◆ Extrait
^^^^^^^^

Le photographe israélien Adi Nes est présent avec 4 photos de sa remarquable série Soldiers 1994-2000 sur le compagnonnage de jeunes militaires durant leur service obligatoire de deux ans et demi. Un ferment de l'identité des jeunes hommes israéliens. On patrouille, on boit et on pisse ensemble. En 1976, la série The Famlily de Richard Avedon présente 60 portraits d'hommes et 6 portraits de femmes de pouvoir aux Etats-Unis. Des politiques (le président Ford, Carter, Reagan...), des chefs d'entreprise et des magnats de la presse. Un autre uniforme s'impose et un autre type genre de garde-à-vous: costume obligatoire, position debout et frontale, sourire prohibé. Et la tendresse dans cette explosion de testostérone ? Elle nous vient d'une video de Bas Jan Ader datée de 1971 intitulée "I'm Too Sad to Tell You", le montrant pleurant la disparition de son père face caméra. Le noir et blanc pourri de cette video muette gagne du sens avec le temps; il révèle une époque où "pleurer comme une fille" vous renvoyait dans les jupes de votre mère. 

 

Bas Jan Ader, image de la video "I'm Too Sad to Tell You" - 1971
Bas Jan Ader, image de la video "I'm Too Sad to Tell You" - 1971 © Xavier Ess

Libération homosexuelle : un homme d'un nouveau genre

En juin 1969 à New-York, les drag queens et les clients du club Stonewall affrontent la police pendant trois jours, excédés par le harcèlement policier et la stratégie de l'invisibilité imposée aux homos (on n'utilise pas encore le vocable gay). Les émeutes de Stonewall marquent le début d'un changement de paradigme : on peut perturber les normes du masculin, queeriser la virilité, forcer le trait ou la moquer (Village People) : on performe les genres (le masculin et le féminin) et on sexualise le corps. On fait tomber les statues de la virilité hétérosexuelle, mais bien vite de nouveaux codes s'imposent pour se reconnaître. Le californien Hal Fischer nous donne les clés dans "Gay Semiotics", une série de photos "didactiques" qui pointent les significations des attributs du macho man en cuir, symbole de non-conformité - y compris chez les rockeurs blancs - ou celles,  en 1977, du sportif urbain : short en lycra, baskets, chaussettes et marcel blancs obligatoires... À la même époque, Sunil Gupta photographie la vie quotidienne le long de Christopher Street dans Greenwich Village.

^^^^^^^^

◆ Matériel fourni
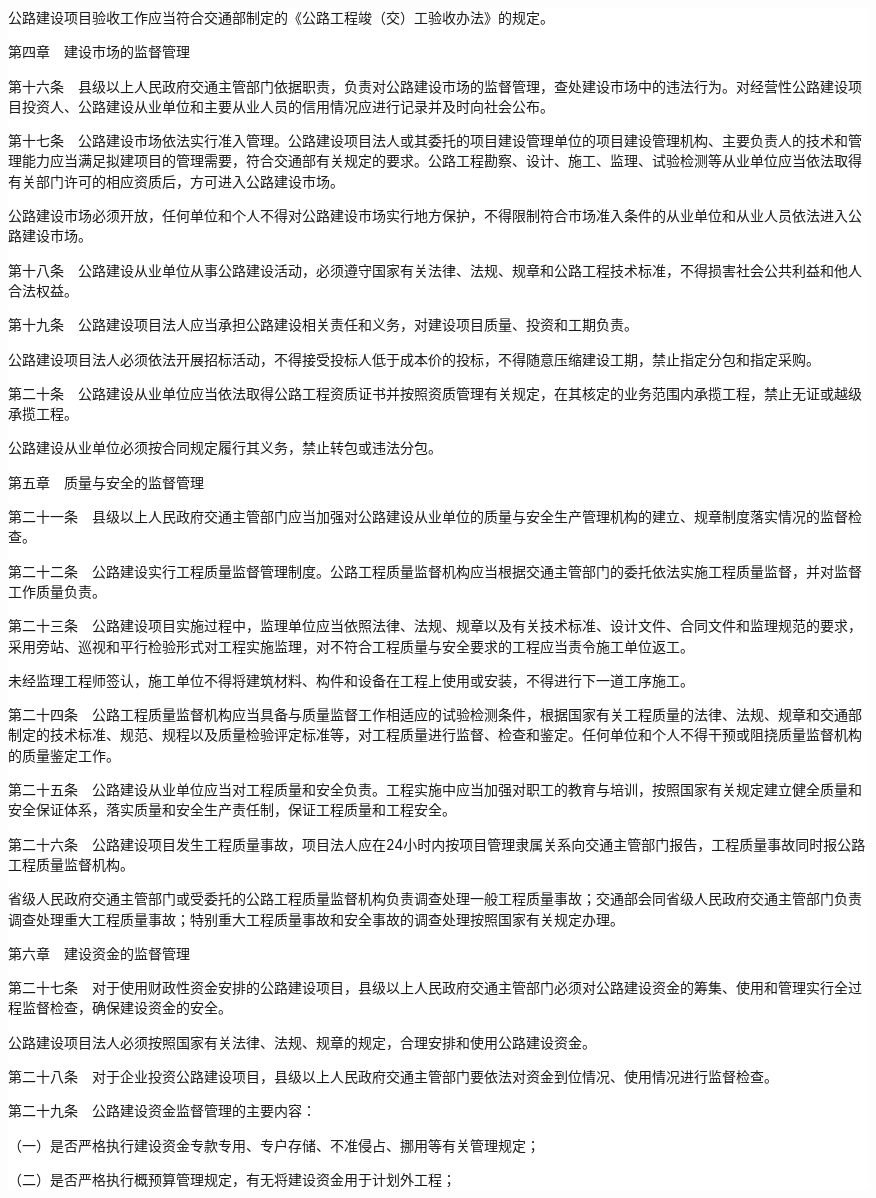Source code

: 公路建设项目验收工作应当符合交通部制定的《公路工程竣（交）工验收办法》的规定。



第四章　建设市场的监督管理



第十六条　县级以上人民政府交通主管部门依据职责，负责对公路建设市场的监督管理，查处建设市场中的违法行为。对经营性公路建设项目投资人、公路建设从业单位和主要从业人员的信用情况应进行记录并及时向社会公布。

第十七条　公路建设市场依法实行准入管理。公路建设项目法人或其委托的项目建设管理单位的项目建设管理机构、主要负责人的技术和管理能力应当满足拟建项目的管理需要，符合交通部有关规定的要求。公路工程勘察、设计、施工、监理、试验检测等从业单位应当依法取得有关部门许可的相应资质后，方可进入公路建设市场。

公路建设市场必须开放，任何单位和个人不得对公路建设市场实行地方保护，不得限制符合市场准入条件的从业单位和从业人员依法进入公路建设市场。

第十八条　公路建设从业单位从事公路建设活动，必须遵守国家有关法律、法规、规章和公路工程技术标准，不得损害社会公共利益和他人合法权益。

第十九条　公路建设项目法人应当承担公路建设相关责任和义务，对建设项目质量、投资和工期负责。

公路建设项目法人必须依法开展招标活动，不得接受投标人低于成本价的投标，不得随意压缩建设工期，禁止指定分包和指定采购。

第二十条　公路建设从业单位应当依法取得公路工程资质证书并按照资质管理有关规定，在其核定的业务范围内承揽工程，禁止无证或越级承揽工程。

公路建设从业单位必须按合同规定履行其义务，禁止转包或违法分包。



第五章　质量与安全的监督管理



第二十一条　县级以上人民政府交通主管部门应当加强对公路建设从业单位的质量与安全生产管理机构的建立、规章制度落实情况的监督检查。

第二十二条　公路建设实行工程质量监督管理制度。公路工程质量监督机构应当根据交通主管部门的委托依法实施工程质量监督，并对监督工作质量负责。

第二十三条　公路建设项目实施过程中，监理单位应当依照法律、法规、规章以及有关技术标准、设计文件、合同文件和监理规范的要求，采用旁站、巡视和平行检验形式对工程实施监理，对不符合工程质量与安全要求的工程应当责令施工单位返工。

未经监理工程师签认，施工单位不得将建筑材料、构件和设备在工程上使用或安装，不得进行下一道工序施工。

第二十四条　公路工程质量监督机构应当具备与质量监督工作相适应的试验检测条件，根据国家有关工程质量的法律、法规、规章和交通部制定的技术标准、规范、规程以及质量检验评定标准等，对工程质量进行监督、检查和鉴定。任何单位和个人不得干预或阻挠质量监督机构的质量鉴定工作。

第二十五条　公路建设从业单位应当对工程质量和安全负责。工程实施中应当加强对职工的教育与培训，按照国家有关规定建立健全质量和安全保证体系，落实质量和安全生产责任制，保证工程质量和工程安全。

第二十六条　公路建设项目发生工程质量事故，项目法人应在24小时内按项目管理隶属关系向交通主管部门报告，工程质量事故同时报公路工程质量监督机构。

省级人民政府交通主管部门或受委托的公路工程质量监督机构负责调查处理一般工程质量事故；交通部会同省级人民政府交通主管部门负责调查处理重大工程质量事故；特别重大工程质量事故和安全事故的调查处理按照国家有关规定办理。



第六章　建设资金的监督管理



第二十七条　对于使用财政性资金安排的公路建设项目，县级以上人民政府交通主管部门必须对公路建设资金的筹集、使用和管理实行全过程监督检查，确保建设资金的安全。

公路建设项目法人必须按照国家有关法律、法规、规章的规定，合理安排和使用公路建设资金。

第二十八条　对于企业投资公路建设项目，县级以上人民政府交通主管部门要依法对资金到位情况、使用情况进行监督检查。

第二十九条　公路建设资金监督管理的主要内容：

（一）是否严格执行建设资金专款专用、专户存储、不准侵占、挪用等有关管理规定；

（二）是否严格执行概预算管理规定，有无将建设资金用于计划外工程；
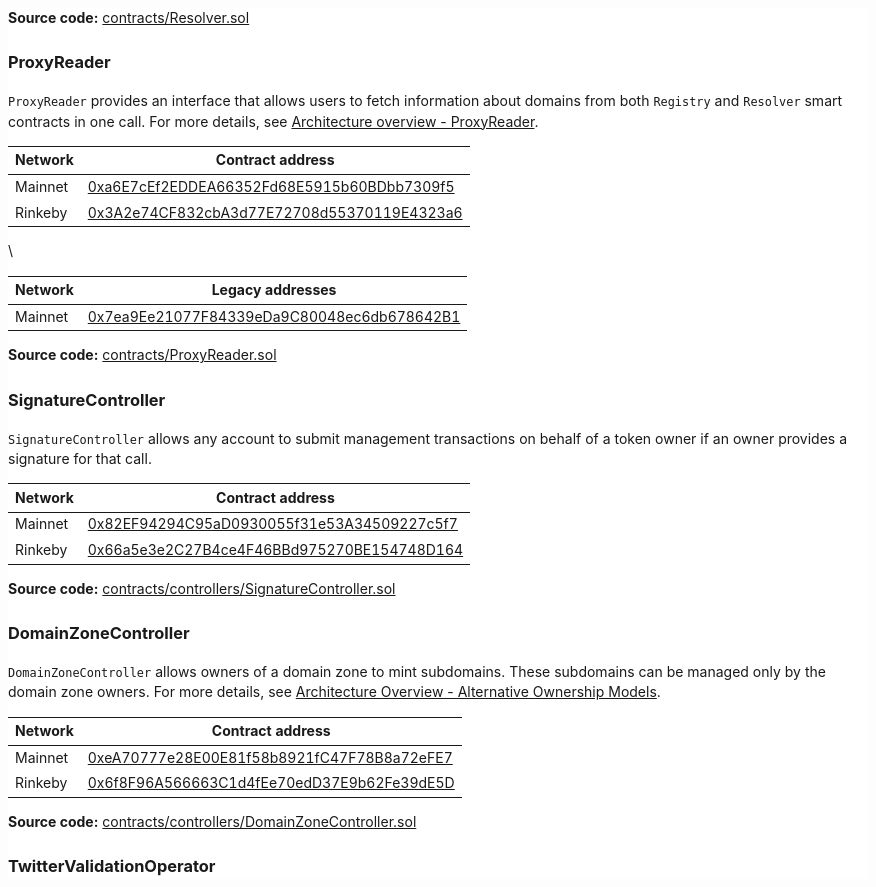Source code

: **Source code:** [contracts/Resolver.sol](https://github.com/unstoppabledomains/dot-crypto/blob/master/contracts/Resolver.sol)

### ProxyReader

`ProxyReader` provides an interface that allows users to fetch information about domains from both `Registry` and `Resolver` smart contracts in one call. For more details, see [Architecture overview - ProxyReader](architecture-overview.md#proxyreader).

| Network | Contract address                                                                                                              |
| ------- | ----------------------------------------------------------------------------------------------------------------------------- |
| Mainnet | [0xa6E7cEf2EDDEA66352Fd68E5915b60BDbb7309f5](https://etherscan.io/address/0xa6E7cEf2EDDEA66352Fd68E5915b60BDbb7309f5)         |
| Rinkeby | [0x3A2e74CF832cbA3d77E72708d55370119E4323a6](https://rinkeby.etherscan.io/address/0x3A2e74CF832cbA3d77E72708d55370119E4323a6) |

\


| Network | Legacy addresses                                                                                                      |
| ------- | --------------------------------------------------------------------------------------------------------------------- |
| Mainnet | [0x7ea9Ee21077F84339eDa9C80048ec6db678642B1](https://etherscan.io/address/0x7ea9Ee21077F84339eDa9C80048ec6db678642B1) |

**Source code:** [contracts/ProxyReader.sol](https://github.com/unstoppabledomains/dot-crypto/blob/master/contracts/ProxyReader.sol)

### SignatureController

`SignatureController` allows any account to submit management transactions on behalf of a token owner if an owner provides a signature for that call.

| Network | Contract address                                                                                                              |
| ------- | ----------------------------------------------------------------------------------------------------------------------------- |
| Mainnet | [0x82EF94294C95aD0930055f31e53A34509227c5f7](https://etherscan.io/address/0x82EF94294C95aD0930055f31e53A34509227c5f7)         |
| Rinkeby | [0x66a5e3e2C27B4ce4F46BBd975270BE154748D164](https://rinkeby.etherscan.io/address/0x66a5e3e2C27B4ce4F46BBd975270BE154748D164) |

**Source code:** [contracts/controllers/SignatureController.sol](https://github.com/unstoppabledomains/dot-crypto/blob/master/contracts/controllers/SignatureController.sol)

### DomainZoneController

`DomainZoneController` allows owners of a domain zone to mint subdomains. These subdomains can be managed only by the domain zone owners. For more details, see [Architecture Overview - Alternative Ownership Models](architecture-overview.md#alternative-ownership-models).

| Network | Contract address                                                                                                              |
| ------- | ----------------------------------------------------------------------------------------------------------------------------- |
| Mainnet | [0xeA70777e28E00E81f58b8921fC47F78B8a72eFE7](https://etherscan.io/address/0xeA70777e28E00E81f58b8921fC47F78B8a72eFE7)         |
| Rinkeby | [0x6f8F96A566663C1d4fEe70edD37E9b62Fe39dE5D](https://rinkeby.etherscan.io/address/0x6f8F96A566663C1d4fEe70edD37E9b62Fe39dE5D) |

**Source code:** [contracts/controllers/DomainZoneController.sol](https://github.com/unstoppabledomains/dot-crypto/blob/master/contracts/controllers/DomainZoneController.sol)

### TwitterValidationOperator
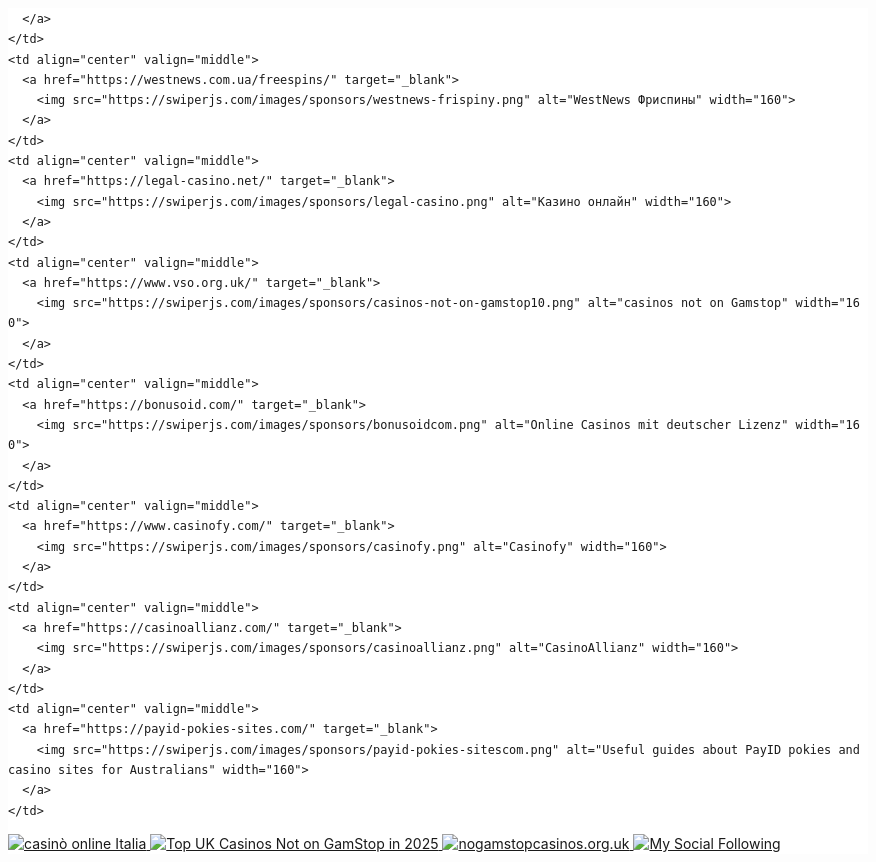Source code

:       </a>
    </td>
    <td align="center" valign="middle">
      <a href="https://westnews.com.ua/freespins/" target="_blank">
        <img src="https://swiperjs.com/images/sponsors/westnews-frispiny.png" alt="WestNews Фриспины" width="160">
      </a>
    </td>
    <td align="center" valign="middle">
      <a href="https://legal-casino.net/" target="_blank">
        <img src="https://swiperjs.com/images/sponsors/legal-casino.png" alt="Казино онлайн" width="160">
      </a>
    </td>
    <td align="center" valign="middle">
      <a href="https://www.vso.org.uk/" target="_blank">
        <img src="https://swiperjs.com/images/sponsors/casinos-not-on-gamstop10.png" alt="casinos not on Gamstop" width="160">
      </a>
    </td>
    <td align="center" valign="middle">
      <a href="https://bonusoid.com/" target="_blank">
        <img src="https://swiperjs.com/images/sponsors/bonusoidcom.png" alt="Online Casinos mit deutscher Lizenz" width="160">
      </a>
    </td>
    <td align="center" valign="middle">
      <a href="https://www.casinofy.com/" target="_blank">
        <img src="https://swiperjs.com/images/sponsors/casinofy.png" alt="Casinofy" width="160">
      </a>
    </td>
    <td align="center" valign="middle">
      <a href="https://casinoallianz.com/" target="_blank">
        <img src="https://swiperjs.com/images/sponsors/casinoallianz.png" alt="CasinoAllianz" width="160">
      </a>
    </td>
    <td align="center" valign="middle">
      <a href="https://payid-pokies-sites.com/" target="_blank">
        <img src="https://swiperjs.com/images/sponsors/payid-pokies-sitescom.png" alt="Useful guides about PayID pokies and casino sites for Australians" width="160">
      </a>
    </td>
  </tr>
  <tr>
    <td align="center" valign="middle">
      <a href="https://casinos.it.com/" target="_blank">
        <img src="https://swiperjs.com/images/sponsors/casino-online-italia.png" alt="casinò online Italia" width="160">
      </a>
    </td>
    <td align="center" valign="middle">
      <a href="https://www.stjamestheatre.co.uk/" target="_blank">
        <img src="https://swiperjs.com/images/sponsors/non-gamstop-casinos.png" alt="Top UK Casinos Not on GamStop in 2025" width="160">
      </a>
    </td>
    <td align="center" valign="middle">
      <a href="https://nogamstopcasinos.org.uk/" target="_blank">
        <img src="https://swiperjs.com/images/sponsors/nogamstopcasinos.png" alt="nogamstopcasinos.org.uk" width="160">
      </a>
    </td>
    <td align="center" valign="middle">
      <a href="https://mysocialfollowing.com/" target="_blank">
        <img src="https://swiperjs.com/images/sponsors/mysocialfollowing.png" alt="My Social Following" width="160">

^^^^^^^^

◆ Questions de lecture
a) Répondez à ces questions sur l'extrait consacré à la masculinité en photographie :
(i) Combien de temps dure le service militaire obligatoire évoqué à propos de la série d'Adi Nes ?
(ii) En quel mois, en quelle année et dans quelle ville les émeutes de Stonewall ont-elles eu lieu ?
(iii) Combien de portraits d'hommes la série de Richard Avedon présente-t-elle ?
b) Poursuivez l'extrait sur la masculinité en photographie après sa dernière phrase.
Ce matériel provient d'une autre source que l'extrait.

◆ Réponses numérotées
a)
(i) Deux ans et demi.
(ii) En juin 1969, à New York.
(iii) 60 portraits d'hommes.

b)
Le corps noir sous le regard blanc

Le corps de l'homme Noir, africain ou afro-américain, est hypersexualisé dans le regard du Blanc. Une virilité sauvage et une sexualité sans bornes. Ce dernier chapitre de l'exposition intitulé "Reconquête du corps noir", s'ouvre sur une photo du nigérian Rotimi Fani-Kayode, "Untitled (Offering)" de 1987 qui montre sa silhouette de profil avec à la main une paire de ciseaux démesurés au niveau de l'entrejambe. Fani-Kayode, décédé du Sida à 34 ans, affirme frontalement l'identité puissante qui est la sienne dans quatre autres autoportraits. Le parcours de "Masculinities : La Libération Par La Photographie" se clôture par "Looking For Langston" le déjà classique moyen métrage onirique du britannique Isaac Julien qui se déroule entre un club clandestin de la période Harlem Renaissance et un club des années 80. Une histoire de désir sur fond de poèmes de Langston Hughes et James Baldwin entre autres. Une expression du désir homosexuel et des dangers encourus par les hommes de couleur gay. Tourné en 1989, au plus haut de l'épidémie de Sida, ce film résonne toujours aujourd'hui comme une œuvre de mémoire dans la communauté queer noire.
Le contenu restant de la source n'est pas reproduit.